(The exercise):
Write out the lines of the listing below word for word, starting at the line that contains "family: Myristicaceae" and ending at the line that contains "genus: Selaginella", and include both of those lines.

(Extracted data):
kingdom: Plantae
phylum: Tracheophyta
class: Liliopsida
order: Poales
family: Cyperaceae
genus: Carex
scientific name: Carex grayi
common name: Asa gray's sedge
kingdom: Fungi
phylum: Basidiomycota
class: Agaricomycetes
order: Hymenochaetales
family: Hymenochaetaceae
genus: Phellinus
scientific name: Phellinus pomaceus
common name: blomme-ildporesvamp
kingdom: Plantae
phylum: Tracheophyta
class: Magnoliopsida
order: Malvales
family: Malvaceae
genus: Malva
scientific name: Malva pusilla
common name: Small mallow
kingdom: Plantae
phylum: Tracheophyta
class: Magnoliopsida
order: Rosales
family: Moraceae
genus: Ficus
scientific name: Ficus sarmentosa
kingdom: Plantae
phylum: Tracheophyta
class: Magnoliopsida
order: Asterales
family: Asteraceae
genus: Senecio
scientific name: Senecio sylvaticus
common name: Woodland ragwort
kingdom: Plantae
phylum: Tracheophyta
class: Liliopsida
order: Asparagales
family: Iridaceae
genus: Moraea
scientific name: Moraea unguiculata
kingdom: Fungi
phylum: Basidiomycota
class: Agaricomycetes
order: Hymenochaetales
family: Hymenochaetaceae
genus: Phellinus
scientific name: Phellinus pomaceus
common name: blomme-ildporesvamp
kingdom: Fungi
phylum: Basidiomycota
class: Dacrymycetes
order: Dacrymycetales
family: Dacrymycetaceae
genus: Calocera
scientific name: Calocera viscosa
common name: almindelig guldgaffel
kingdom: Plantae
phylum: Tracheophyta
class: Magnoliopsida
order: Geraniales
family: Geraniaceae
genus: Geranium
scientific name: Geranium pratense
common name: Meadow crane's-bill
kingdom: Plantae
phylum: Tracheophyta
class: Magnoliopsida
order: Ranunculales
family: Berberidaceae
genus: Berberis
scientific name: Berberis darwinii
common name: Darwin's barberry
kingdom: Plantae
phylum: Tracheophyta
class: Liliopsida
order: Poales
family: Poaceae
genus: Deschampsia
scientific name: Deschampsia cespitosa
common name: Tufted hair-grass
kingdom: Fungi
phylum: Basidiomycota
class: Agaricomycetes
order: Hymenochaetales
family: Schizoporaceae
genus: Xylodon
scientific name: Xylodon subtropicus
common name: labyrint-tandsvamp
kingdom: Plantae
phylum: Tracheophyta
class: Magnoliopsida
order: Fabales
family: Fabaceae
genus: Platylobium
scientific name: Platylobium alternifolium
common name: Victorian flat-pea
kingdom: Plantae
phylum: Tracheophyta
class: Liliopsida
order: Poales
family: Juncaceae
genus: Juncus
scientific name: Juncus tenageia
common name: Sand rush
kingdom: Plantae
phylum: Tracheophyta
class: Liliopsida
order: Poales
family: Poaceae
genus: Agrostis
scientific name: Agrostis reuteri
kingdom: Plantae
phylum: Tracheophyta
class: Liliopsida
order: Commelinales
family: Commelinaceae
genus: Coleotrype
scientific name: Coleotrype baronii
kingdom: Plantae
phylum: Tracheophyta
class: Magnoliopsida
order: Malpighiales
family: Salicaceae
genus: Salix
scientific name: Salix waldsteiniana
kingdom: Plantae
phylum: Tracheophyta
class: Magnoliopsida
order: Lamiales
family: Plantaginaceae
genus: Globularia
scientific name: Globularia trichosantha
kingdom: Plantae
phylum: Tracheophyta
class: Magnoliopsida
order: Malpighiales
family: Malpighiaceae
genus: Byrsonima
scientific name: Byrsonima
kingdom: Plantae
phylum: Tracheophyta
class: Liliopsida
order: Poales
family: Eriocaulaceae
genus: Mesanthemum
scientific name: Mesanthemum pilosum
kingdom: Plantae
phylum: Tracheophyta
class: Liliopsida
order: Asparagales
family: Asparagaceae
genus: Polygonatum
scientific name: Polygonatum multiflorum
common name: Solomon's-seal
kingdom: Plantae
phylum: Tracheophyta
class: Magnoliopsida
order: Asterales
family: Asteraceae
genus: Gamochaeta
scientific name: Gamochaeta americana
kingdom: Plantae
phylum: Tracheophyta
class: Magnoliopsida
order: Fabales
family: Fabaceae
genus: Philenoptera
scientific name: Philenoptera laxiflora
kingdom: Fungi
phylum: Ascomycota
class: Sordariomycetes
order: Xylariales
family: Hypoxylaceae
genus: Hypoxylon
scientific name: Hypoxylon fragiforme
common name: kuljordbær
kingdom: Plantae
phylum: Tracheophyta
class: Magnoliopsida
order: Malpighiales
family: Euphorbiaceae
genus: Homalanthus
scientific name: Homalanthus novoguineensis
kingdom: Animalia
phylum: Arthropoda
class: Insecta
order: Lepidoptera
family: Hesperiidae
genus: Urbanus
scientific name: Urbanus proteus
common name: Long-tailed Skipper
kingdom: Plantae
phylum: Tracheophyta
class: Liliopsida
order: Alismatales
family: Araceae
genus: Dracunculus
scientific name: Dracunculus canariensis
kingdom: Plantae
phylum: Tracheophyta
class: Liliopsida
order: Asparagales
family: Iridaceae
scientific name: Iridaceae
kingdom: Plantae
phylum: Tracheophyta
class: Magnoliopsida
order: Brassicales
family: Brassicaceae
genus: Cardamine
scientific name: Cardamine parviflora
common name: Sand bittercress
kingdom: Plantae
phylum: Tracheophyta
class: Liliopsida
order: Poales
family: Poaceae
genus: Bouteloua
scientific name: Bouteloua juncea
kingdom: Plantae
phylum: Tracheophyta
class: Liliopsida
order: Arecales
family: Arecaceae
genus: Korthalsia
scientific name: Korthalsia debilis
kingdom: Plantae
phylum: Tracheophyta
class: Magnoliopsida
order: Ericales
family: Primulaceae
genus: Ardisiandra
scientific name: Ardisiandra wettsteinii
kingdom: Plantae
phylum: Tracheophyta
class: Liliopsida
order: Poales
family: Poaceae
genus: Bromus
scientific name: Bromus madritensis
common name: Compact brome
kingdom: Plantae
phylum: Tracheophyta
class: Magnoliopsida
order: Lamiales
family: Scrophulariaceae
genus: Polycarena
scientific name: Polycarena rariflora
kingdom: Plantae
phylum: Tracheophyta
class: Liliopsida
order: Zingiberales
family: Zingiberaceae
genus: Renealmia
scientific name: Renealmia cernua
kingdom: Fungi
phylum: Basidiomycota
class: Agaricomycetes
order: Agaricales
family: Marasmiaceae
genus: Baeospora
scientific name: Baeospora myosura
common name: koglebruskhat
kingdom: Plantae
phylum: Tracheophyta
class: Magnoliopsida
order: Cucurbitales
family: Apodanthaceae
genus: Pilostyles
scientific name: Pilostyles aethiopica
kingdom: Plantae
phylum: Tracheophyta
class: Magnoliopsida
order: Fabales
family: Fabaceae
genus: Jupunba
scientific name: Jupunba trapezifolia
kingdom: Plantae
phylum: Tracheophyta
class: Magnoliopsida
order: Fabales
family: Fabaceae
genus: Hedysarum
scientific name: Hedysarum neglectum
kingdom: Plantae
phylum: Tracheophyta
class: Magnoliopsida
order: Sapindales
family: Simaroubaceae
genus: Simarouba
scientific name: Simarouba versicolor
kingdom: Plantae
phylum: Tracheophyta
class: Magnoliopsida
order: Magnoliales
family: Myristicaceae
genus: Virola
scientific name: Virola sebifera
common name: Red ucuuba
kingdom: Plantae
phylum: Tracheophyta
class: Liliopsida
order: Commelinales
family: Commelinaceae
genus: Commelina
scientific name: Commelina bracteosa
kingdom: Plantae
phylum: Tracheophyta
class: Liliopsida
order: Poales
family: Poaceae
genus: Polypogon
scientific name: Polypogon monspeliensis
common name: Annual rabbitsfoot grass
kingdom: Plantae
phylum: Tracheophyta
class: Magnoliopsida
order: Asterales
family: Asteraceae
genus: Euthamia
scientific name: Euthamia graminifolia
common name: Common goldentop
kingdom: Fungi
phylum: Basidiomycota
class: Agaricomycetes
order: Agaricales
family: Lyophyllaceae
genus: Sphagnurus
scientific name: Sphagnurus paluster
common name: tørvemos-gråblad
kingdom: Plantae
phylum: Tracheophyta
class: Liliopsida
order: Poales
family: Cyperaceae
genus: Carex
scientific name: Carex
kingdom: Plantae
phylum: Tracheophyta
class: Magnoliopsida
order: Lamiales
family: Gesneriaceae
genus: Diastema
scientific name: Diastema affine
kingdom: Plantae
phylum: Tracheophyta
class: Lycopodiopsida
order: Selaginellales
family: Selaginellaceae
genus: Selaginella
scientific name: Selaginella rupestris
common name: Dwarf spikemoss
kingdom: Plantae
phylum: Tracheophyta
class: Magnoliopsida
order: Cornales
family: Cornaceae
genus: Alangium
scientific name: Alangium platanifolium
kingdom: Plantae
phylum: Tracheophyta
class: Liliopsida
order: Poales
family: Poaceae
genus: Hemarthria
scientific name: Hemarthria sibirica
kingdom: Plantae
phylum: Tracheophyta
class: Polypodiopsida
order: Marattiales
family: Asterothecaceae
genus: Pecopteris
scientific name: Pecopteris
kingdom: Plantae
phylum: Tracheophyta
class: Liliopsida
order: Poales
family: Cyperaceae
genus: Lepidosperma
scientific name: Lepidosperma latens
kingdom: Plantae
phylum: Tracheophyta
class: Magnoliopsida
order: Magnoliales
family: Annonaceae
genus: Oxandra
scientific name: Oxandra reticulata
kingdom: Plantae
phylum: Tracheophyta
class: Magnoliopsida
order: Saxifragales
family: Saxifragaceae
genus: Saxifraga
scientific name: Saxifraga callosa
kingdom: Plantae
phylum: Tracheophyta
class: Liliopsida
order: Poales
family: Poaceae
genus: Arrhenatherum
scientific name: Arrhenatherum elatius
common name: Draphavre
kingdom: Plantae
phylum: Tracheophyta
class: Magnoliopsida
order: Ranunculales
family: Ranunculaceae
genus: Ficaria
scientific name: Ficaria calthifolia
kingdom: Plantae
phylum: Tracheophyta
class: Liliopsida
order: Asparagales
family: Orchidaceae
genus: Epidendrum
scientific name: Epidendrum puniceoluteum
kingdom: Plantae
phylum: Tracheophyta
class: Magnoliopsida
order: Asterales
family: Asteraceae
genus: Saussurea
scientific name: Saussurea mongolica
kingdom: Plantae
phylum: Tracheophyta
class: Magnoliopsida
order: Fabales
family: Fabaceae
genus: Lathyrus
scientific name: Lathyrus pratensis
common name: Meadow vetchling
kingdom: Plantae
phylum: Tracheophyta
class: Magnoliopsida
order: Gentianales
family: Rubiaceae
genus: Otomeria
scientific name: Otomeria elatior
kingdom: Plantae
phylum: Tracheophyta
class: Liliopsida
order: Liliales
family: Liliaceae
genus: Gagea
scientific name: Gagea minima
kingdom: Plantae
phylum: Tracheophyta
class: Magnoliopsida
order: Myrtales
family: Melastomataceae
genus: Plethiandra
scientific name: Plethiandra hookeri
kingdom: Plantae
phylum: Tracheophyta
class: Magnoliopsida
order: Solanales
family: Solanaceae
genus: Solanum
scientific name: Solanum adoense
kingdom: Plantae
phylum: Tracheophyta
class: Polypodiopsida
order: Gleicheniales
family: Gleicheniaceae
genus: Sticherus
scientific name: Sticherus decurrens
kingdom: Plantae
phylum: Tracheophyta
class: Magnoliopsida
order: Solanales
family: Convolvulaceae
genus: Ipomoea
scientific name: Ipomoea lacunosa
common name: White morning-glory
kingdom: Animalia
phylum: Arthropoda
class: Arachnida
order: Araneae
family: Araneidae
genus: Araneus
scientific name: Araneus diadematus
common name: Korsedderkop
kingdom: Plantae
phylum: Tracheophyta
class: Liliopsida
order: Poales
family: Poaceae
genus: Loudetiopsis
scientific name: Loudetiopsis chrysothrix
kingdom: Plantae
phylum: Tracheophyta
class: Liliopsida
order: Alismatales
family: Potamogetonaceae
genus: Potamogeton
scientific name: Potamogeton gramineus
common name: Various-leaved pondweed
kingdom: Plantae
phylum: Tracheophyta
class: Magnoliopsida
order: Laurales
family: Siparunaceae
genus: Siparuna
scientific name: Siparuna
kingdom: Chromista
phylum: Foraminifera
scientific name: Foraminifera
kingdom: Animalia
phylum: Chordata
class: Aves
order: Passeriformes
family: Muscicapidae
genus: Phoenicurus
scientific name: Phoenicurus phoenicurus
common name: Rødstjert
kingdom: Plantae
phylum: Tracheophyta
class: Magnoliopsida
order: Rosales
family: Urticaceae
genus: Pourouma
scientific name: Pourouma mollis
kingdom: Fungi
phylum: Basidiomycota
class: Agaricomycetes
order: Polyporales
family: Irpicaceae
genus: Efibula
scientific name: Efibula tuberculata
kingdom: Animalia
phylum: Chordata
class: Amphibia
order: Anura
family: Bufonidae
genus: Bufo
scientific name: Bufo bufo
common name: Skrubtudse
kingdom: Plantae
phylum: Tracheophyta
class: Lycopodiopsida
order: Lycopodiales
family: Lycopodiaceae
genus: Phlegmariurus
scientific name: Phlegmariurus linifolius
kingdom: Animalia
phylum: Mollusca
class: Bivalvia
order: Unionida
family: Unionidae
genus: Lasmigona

(Full solution):
family: Myristicaceae
genus: Virola
scientific name: Virola sebifera
common name: Red ucuuba
kingdom: Plantae
phylum: Tracheophyta
class: Liliopsida
order: Commelinales
family: Commelinaceae
genus: Commelina
scientific name: Commelina bracteosa
kingdom: Plantae
phylum: Tracheophyta
class: Liliopsida
order: Poales
family: Poaceae
genus: Polypogon
scientific name: Polypogon monspeliensis
common name: Annual rabbitsfoot grass
kingdom: Plantae
phylum: Tracheophyta
class: Magnoliopsida
order: Asterales
family: Asteraceae
genus: Euthamia
scientific name: Euthamia graminifolia
common name: Common goldentop
kingdom: Fungi
phylum: Basidiomycota
class: Agaricomycetes
order: Agaricales
family: Lyophyllaceae
genus: Sphagnurus
scientific name: Sphagnurus paluster
common name: tørvemos-gråblad
kingdom: Plantae
phylum: Tracheophyta
class: Liliopsida
order: Poales
family: Cyperaceae
genus: Carex
scientific name: Carex
kingdom: Plantae
phylum: Tracheophyta
class: Magnoliopsida
order: Lamiales
family: Gesneriaceae
genus: Diastema
scientific name: Diastema affine
kingdom: Plantae
phylum: Tracheophyta
class: Lycopodiopsida
order: Selaginellales
family: Selaginellaceae
genus: Selaginella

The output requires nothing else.